Please show each line of the listing where "pitch" is present.

Content starts

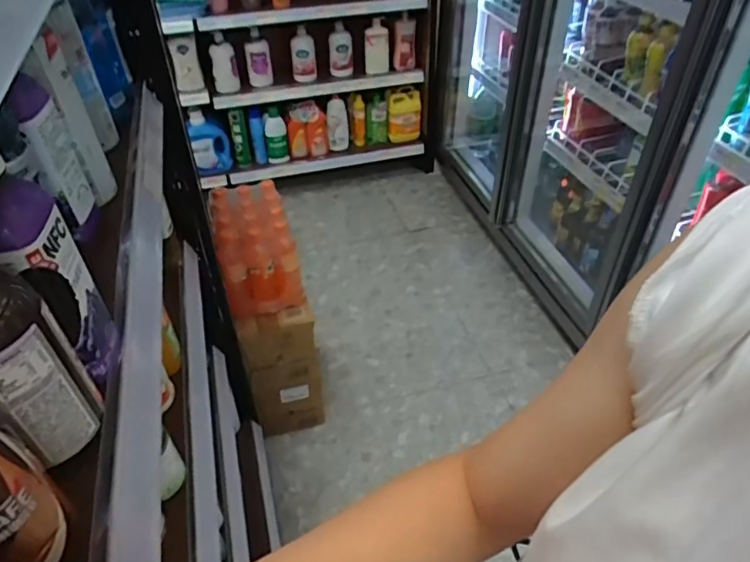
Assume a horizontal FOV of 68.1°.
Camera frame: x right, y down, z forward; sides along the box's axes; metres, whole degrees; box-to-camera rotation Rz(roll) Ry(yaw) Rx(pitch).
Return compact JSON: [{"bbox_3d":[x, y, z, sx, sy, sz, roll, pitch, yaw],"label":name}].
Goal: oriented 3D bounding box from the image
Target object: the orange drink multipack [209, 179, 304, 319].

Content ends

### [Solution]
Camera frame: x right, y down, z forward; sides along the box's axes; metres, whole degrees; box-to-camera rotation Rz(roll) Ry(yaw) Rx(pitch).
Return compact JSON: [{"bbox_3d":[x, y, z, sx, sy, sz, roll, pitch, yaw],"label":name}].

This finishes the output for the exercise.